### Required action 1
In the article on Joe Carollo's code violations, how many violations did city employees find at his Coconut Grove home?
### Required action 2
Using the article on Joe Carollo's code violations, explain why Bill Fuller held a press conference outside City Hall.
### Required action 3
Write the next part of the article on Joe Carollo's code violations, starting after its final sentence.

### Provided passage
________________________

Bill Fuller accuses Joe Carollo of having violations on one of his own properties
Miami Commissioner Joe Carollo has made it his mission to hammer his city’s administration on what he considers lax code enforcement in Little Havana. Now city inspectors have found he’s got violations of his own at one of his properties.
On Monday, a team of city employees went to Carollo’s longtime home in Coconut Grove — he still owns the house but now lives in a rented apartment in District 3, which he represents — and found five violations for work done without permits.
The violations were first pointed out by Bill Fuller, a little Havana businessman who is the frequent target of Carollo’s code enforcement crusade. The co-owner of the Ball & Chain nightclub held a press conference outside City Hall two weeks ago to accuse Carollo of doing unpermitted work on his own property and to make three bigger points: Many people have code violations on their properties, enforcement should be done fairly and Fuller should not be singled out.
Fuller and his business partners submitted documentation of his complaint, which included drone images, Google Street View pictures and permit history of the property. At the time, Carollo rebuffed Fuller’s accusations and said he didn’t need permits for the tree trimming and re-roofing of his carport that Fuller illustrated using timestamped images from Google Street View.

________________________

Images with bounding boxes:
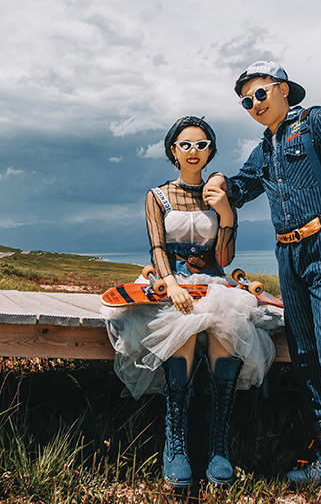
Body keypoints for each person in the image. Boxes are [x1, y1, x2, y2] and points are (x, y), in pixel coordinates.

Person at [206, 60, 321, 504]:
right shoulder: (265, 148)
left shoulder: (316, 120)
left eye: (260, 94)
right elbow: (243, 188)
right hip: (288, 255)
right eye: (245, 101)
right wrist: (217, 181)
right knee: (305, 355)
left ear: (283, 89)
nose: (253, 105)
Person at [102, 116, 280, 489]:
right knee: (180, 328)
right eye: (186, 145)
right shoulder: (158, 196)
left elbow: (226, 258)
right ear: (173, 151)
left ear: (211, 150)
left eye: (202, 145)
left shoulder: (219, 195)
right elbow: (157, 247)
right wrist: (171, 283)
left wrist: (228, 214)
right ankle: (176, 444)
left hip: (213, 280)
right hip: (172, 281)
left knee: (226, 326)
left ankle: (218, 444)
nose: (194, 151)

________________________

### Written answer 1
Five violations, all for work done without permits.

### Written answer 2
Fuller held it to accuse Carollo of doing unpermitted work on his own property. He also wanted to argue that many people have code violations on their properties, that enforcement should be fair, and that he should not be singled out.

### Written answer 3
The city’s own professional staff saw it differently. According to an email obtained by the Miami Herald, employees from the code compliance, building and public works departments on Monday identified five violations at Carollo’s property. A wood lattice, rooftop deck, carports, trimmed banyan tree and concrete pavers all required city permits that were never pulled, according to the email.
“Based on our findings, we will be issuing a Notice of Violation for Work Performed without a Finalized Permit and Façade; and a ticket will be issued for Hat Racking/Tree Removal without a permit,” read the email by code inspector Genesis Troutman.
Troutman writes that the inspectors knocked on the front door twice, but no one answered.
Carollo learned of the violations from a reporter Tuesday. He said he was surprised that the city sent additional inspectors after an initial visit May 10, when he met one inspector at the home. The lone inspector did not report any violations after the first visit.
Regarding the violations found by a team of inspectors Monday, the commissioner insisted an attorney advised him years ago that under state law, he did not need permits for the pavers and the lattice, and he said he inherited the deck and carport issues when he purchased the house in the early 2000s. He grew aggravated about the banyan tree, which he said was diseased and losing limbs before he trimmed it years ago.
Taking a less combative tone, he said he would comply with violations he’d been given, whether it be pulling permits or removing structures.
“If it wasn’t permitted, I’d be happy to comply,” Carollo said.
Then he took a jab at his accusers.
“Are the people that are doing this going to comply with their violations?” the commissioner said.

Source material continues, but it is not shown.